The central angle is the angle whose vertex is at the center of a circle and whose sides extend to the circumference, slicing the circle into a sector. Imagine a pizza, where the central angle is like the angle formed at the tip of a slice pointing to the center of the pizza.
In the context of a circle, the central angle is crucial in determining the size of the corresponding arc and the area of the sector. For example, if the whole circle makes a 360-degree angle, and the central angle is a smaller fraction of it, then the sector size is similarly reduced.

• The central angle is often measured in radians, which is a unit more suitable for mathematical calculations.
• Radians provide a more direct relationship between the circle's radius and the arc length.

In our exercise, calculating the central angle helps in understanding the size of our sector in comparison to the entire circle.

The area of a sector is like a piece of the pie from the whole circular pie. When you cut a circle into pieces, each piece or 'sector' has an area. This area depends on two things: how big the piece is (measured by the central angle) and how large the circle is (measured by the radius).
The formula for the area of a sector is given as \( A = \frac{1}{2} r^2 \theta \), where:

• \( A \) is the area of the sector.
• \( r \) is the radius of the circle.
• \( \theta \) is the central angle in radians.

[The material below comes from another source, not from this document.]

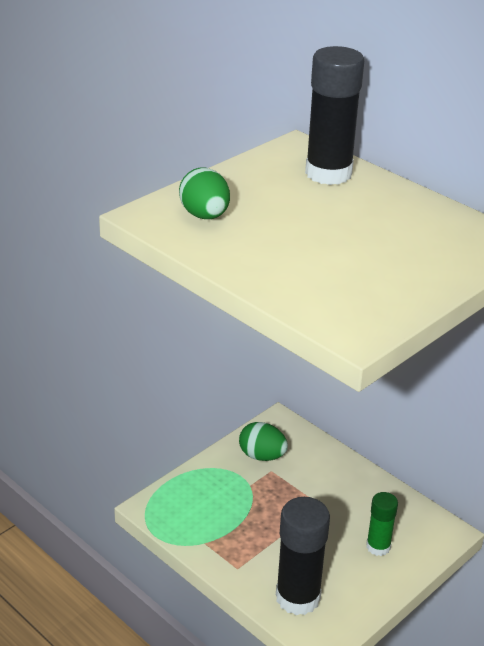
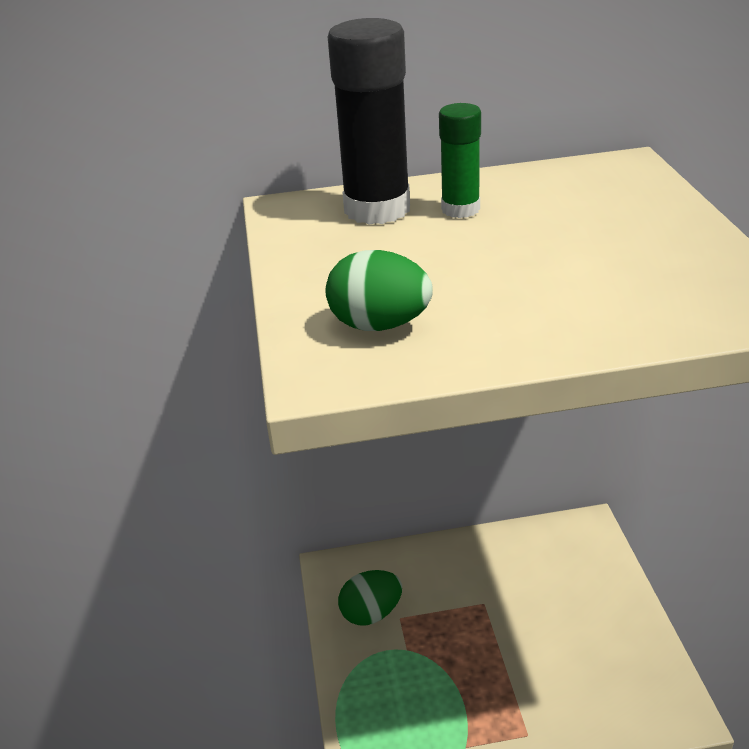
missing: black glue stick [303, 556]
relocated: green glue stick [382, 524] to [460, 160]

This relationship shows how the area grows with the square of the radius and the size of the central angle in radians.
In our given problem, knowing the area of the sector and radius allows us to backtrack and find the missing central angle.

Radians are a way of measuring angles based on the radius of the circle. Unlike degrees, which divide a circle into 360 parts, radians consider the circle's circumference. One radian is the angle made when the radius is wrapped around the circle's edge.
Why use radians? They are incredibly useful in calculus and physics because they simplify many formulas by directly linking angle measures to the arc length and radius.

• For a complete circle, there are \(2\pi\) radians, which equates to 360 degrees.
• A half-circle or semi-circle measures \(\pi\) radians.
• One radian is approximately 57.2958 degrees.

In problems like ours, converting between degrees and radians is common but knowing the definition helps when directly calculating central angles in radians.